Antes de este libro Sergio Gaspar había publicado otro, Revisión de mi naturaleza (PPU, Barcelona, 1988) cuya escasa circulación no afecta a la novedad que aporta. De hecho convendría leerlo como una secuencia previa a Aben Razin. Ambos títulos son el vestigio de lo que en la contraportada se insinúa como «que ha escrito mucho, que ha destruido mucho y ha publicado poco». En el término «destruido» no hay, ahora, ocultación alguna. El poeta destruyó toda su obra durante una crisis. Los dos libros, de hecho, la relatan. Hoy los podemos leer por una casualidad, pues los originales también fueron destruidos. Las copias que quedaron en manos de algunos amigos han sido las que, con el empeño de estos, llegaron a los editores que se interesaron por ellos.
Aunque hasta el momento no se haya dicho nada en concreto sobre Aben Razin, han aparecido ya dos palabras que le convienen: ocultación y crisis. El libro aparece envuelto por una máscara culturalista. Ban Hudheil Ben Razin fue el primer señor árabe, a finales del siglo X, de la sierra que hoy se conoce con su nombre, Albarracín. El yo que habla en el poema llega a un paisaje, y al descubrirlo lo pronuncia: el agua, la piedra, los montes... y al nombrarlo es a sí mismo a quien nombra. La metáfora cultural permite, por lo tanto, enmarcar lo que será el asunto del libro: Aben Razin (sujeto, yo lírico) frente al paisaje del Albarracín (objeto, realidad). La identificación entre sujeto y objeto es, pues, el punto de partida que el título sugiere. No únicamente el título: Yo me llamo: El agua tiene nombre.
Ahora bien, esa identidad no responde al modelo que la tradición acostumbra a presentar como el vínculo unificador entre el observador y lo contemplado; mejor será decir todo lo contrario. Se presenta de un modo disgregador. Es una identidad sometida a una crisis, a una crisis radical.
Se puede empezar diciendo que el nexo de unión entre sujeto y objeto es el acto de nombrar. En su primer libro Sergio Gaspar había planteado la crisis, y su consiguiente disgregación, del lenguaje literario clásico, representado por uno de sus máximos artífices, San Juan de la Cruz:
No prados, ni espesuras,
ni bosques existidos
por mano de un amado.
Para su segunda experiencia poética el contrapunto clásico elegido por el autor es quien mejor representa la trascendencia del acto de nombrar, es decir, Juan Ramón Jiménez. También podría haberse citado a Hegel y las atribuciones divinas del lenguaje, pero parece aconsejable preferir un punto de referencia poético. Decía Juan Ramón, y es sólo un ejemplo entre mil, «Mi obra poética es mi conciencia sucesiva del universo». De un supuesto análogo parte también Sergio Gaspar, aunque la conclusión a la que llegue sea la inversa. La identificación entre la naturaleza, el yo y la obra se verifica, en el poeta de Moguer, en plenitud. También el paisaje de Albarracín ─un universo por metonimia─ es una suerte de conciencia de Aben Razin: Pronuncio: Agua. Y no la nombro. Yo sé que estoy nombrándome.

■ Datos mostrados:
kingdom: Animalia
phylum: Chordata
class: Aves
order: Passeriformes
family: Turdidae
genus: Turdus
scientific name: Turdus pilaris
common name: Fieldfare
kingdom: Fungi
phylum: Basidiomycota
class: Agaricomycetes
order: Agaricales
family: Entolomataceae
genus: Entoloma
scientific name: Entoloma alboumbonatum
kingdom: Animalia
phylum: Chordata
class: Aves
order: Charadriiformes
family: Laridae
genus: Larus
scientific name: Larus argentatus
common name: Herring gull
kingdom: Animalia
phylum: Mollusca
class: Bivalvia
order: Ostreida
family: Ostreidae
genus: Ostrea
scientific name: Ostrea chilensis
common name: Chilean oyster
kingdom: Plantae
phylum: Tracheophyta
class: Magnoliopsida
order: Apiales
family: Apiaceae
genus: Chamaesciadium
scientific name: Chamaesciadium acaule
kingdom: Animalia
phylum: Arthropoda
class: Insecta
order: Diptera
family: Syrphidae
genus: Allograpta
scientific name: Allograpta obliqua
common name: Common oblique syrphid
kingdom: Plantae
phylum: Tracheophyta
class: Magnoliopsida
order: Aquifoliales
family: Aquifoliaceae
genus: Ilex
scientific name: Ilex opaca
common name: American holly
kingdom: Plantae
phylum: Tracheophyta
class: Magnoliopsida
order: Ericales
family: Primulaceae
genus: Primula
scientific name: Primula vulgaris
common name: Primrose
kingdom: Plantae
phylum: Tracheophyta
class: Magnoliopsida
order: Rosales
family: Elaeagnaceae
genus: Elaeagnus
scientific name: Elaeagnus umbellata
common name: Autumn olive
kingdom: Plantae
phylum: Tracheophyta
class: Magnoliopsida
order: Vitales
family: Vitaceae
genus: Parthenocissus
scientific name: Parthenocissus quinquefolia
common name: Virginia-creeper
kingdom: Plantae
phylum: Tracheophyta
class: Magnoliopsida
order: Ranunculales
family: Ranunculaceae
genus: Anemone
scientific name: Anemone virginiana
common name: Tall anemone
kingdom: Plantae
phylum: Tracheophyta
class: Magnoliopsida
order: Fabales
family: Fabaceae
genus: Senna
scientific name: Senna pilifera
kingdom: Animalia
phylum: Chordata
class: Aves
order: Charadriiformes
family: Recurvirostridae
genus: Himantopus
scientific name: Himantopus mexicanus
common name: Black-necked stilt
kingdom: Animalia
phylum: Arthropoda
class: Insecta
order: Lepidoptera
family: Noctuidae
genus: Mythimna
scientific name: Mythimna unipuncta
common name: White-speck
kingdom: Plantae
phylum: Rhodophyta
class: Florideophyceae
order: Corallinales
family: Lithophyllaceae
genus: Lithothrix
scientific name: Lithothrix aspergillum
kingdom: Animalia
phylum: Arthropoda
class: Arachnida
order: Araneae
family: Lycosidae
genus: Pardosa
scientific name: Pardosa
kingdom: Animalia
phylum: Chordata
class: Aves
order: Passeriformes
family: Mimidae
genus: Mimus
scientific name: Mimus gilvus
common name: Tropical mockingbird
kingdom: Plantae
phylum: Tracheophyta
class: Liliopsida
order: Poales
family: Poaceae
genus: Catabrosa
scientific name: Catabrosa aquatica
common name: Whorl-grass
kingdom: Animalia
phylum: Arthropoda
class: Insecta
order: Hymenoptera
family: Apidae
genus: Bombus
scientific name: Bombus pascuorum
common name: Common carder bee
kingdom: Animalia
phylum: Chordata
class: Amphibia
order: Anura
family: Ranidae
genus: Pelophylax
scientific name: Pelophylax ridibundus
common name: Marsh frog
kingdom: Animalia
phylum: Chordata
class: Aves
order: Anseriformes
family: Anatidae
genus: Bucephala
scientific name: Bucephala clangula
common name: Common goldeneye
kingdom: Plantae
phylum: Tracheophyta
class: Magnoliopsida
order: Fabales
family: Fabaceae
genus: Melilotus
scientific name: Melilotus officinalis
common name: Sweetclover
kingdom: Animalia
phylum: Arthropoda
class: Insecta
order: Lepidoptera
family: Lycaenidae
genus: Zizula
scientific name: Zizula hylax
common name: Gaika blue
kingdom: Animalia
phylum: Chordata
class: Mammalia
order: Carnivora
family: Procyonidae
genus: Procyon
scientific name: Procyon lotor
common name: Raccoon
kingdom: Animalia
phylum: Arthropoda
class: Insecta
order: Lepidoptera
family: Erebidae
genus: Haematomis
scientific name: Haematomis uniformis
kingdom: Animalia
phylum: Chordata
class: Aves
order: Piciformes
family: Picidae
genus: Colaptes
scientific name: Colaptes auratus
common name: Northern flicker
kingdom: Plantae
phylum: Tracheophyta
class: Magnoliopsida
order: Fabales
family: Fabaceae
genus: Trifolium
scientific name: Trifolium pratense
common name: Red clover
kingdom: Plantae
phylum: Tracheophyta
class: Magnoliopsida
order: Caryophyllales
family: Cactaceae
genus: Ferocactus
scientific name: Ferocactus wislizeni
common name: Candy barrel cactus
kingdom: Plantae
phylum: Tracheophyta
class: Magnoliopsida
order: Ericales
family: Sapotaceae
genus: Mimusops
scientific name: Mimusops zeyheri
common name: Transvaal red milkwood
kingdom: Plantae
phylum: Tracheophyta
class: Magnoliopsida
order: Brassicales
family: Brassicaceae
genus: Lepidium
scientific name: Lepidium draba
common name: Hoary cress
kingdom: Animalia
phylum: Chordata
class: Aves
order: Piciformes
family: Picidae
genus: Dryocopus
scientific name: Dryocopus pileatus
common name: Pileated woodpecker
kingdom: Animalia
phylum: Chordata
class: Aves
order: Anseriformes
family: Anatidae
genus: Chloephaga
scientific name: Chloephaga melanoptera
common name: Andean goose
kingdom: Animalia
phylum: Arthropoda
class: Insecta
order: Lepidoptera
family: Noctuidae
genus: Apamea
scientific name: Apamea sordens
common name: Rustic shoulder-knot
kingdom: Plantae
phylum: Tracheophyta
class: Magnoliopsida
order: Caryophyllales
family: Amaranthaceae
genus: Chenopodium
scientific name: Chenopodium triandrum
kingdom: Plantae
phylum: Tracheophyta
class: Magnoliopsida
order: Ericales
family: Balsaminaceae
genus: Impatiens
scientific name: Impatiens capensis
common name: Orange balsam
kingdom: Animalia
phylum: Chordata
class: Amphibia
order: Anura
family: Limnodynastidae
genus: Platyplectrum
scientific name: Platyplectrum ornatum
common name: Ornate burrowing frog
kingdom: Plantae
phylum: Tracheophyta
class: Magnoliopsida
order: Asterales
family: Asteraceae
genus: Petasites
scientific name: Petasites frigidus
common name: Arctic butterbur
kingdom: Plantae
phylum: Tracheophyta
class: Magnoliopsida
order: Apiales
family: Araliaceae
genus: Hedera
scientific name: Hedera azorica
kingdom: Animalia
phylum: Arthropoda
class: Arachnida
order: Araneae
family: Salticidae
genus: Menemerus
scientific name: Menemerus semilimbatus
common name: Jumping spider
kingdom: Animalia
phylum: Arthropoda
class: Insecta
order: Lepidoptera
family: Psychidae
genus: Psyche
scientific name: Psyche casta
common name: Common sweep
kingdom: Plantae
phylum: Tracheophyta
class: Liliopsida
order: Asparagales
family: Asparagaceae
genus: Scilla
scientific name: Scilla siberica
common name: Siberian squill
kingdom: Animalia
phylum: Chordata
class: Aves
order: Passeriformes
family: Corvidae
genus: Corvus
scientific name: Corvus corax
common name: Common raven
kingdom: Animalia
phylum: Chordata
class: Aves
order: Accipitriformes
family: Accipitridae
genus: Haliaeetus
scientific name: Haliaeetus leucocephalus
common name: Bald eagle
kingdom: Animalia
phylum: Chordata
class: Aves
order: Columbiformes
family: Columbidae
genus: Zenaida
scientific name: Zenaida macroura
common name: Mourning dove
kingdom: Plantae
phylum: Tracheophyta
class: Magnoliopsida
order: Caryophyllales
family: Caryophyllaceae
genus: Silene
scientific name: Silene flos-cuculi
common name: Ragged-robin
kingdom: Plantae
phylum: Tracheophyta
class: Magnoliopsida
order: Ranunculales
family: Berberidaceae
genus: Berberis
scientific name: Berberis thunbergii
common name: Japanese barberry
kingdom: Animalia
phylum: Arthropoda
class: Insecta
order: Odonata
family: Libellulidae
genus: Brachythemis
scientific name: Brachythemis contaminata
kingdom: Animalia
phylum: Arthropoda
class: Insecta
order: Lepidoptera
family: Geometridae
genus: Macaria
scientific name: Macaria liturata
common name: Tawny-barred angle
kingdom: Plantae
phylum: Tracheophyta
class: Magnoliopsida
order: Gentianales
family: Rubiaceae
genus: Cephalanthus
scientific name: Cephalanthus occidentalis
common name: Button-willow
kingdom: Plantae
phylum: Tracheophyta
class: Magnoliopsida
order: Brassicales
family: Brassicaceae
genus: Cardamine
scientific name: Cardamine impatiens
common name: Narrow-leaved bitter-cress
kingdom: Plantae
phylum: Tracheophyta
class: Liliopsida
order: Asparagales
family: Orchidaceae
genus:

■ Objetivos:
**A.** Según el texto sobre la poesía de Sergio Gaspar, ¿quién fue Ban Hudheil Ben Razin?
**B.** ¿Por qué, según el texto sobre la poesía de Sergio Gaspar, es una casualidad que hoy se puedan leer sus dos libros? Respóndelo en una a tres oraciones.
**C.** Prosigue el texto sobre la poesía de Sergio Gaspar a partir del punto en que termina.

■ Respuestas esperadas:
**A.** Fue el primer señor árabe, a finales del siglo X, de la sierra que hoy se conoce con su nombre, Albarracín.

**B.** El poeta destruyó toda su obra durante una crisis, y también los originales fueron destruidos. Los libros se conservaron solo porque algunos amigos tenían copias, y gracias a su empeño esas copias llegaron a los editores que se interesaron por ellos.

**C.**
Que la identidad se cumpla no significa, sin embargo, nada. Juan Ramón creía que de esa identidad nacía la obra creadora. Gaspar se pregunta: Aquí, ¿para qué vine?... Yo no les concedí a este cielo, a esta cal, por contemplarlos, sus colores. Ni les creé a los montes, por pisarlos. «¿Para qué vine?», esta es la pregunta disgregadora. La pregunta que abre una retahíla de preguntas disgregadoras: ¿A pronunciar los nombres de seres que no responden a sus nombres? Cuando antes se ha afirmado que el autor de estos textos los destruyó, y que esa destrucción aparecía narrada, o por lo menos presagiada, en los mismos textos, se hacía referencia, en parte, al efecto corrosivo de esas preguntas.
La segunda parte de Aben Razin lleva por lema otro topónimo: «Molina de Aragón». En ella el efecto disgregador se acentúa y afecta, en este caso, al propio sujeto lírico. El yo se sitúa ante el objeto: Me trajo mi venida.
A partir de este momento la descomposición sistemática de una afirmación tan simple como esa la convierte en un imposible, en una perenne discontinuidad que imposibilita el conocimiento. El sistema recuerda, en algo, a las aporías de Zenón. El yo llegó con su cuerpo, y éste con su sombra y aún los tres llegaron con una presencia, y a partir de ahí:
Y vimos. ¿Quiénes? O vio. ¿Quién?
La última parte del libro se abraza con la primera y vuelve de nuevo incesante cuestionamiento de la nominación.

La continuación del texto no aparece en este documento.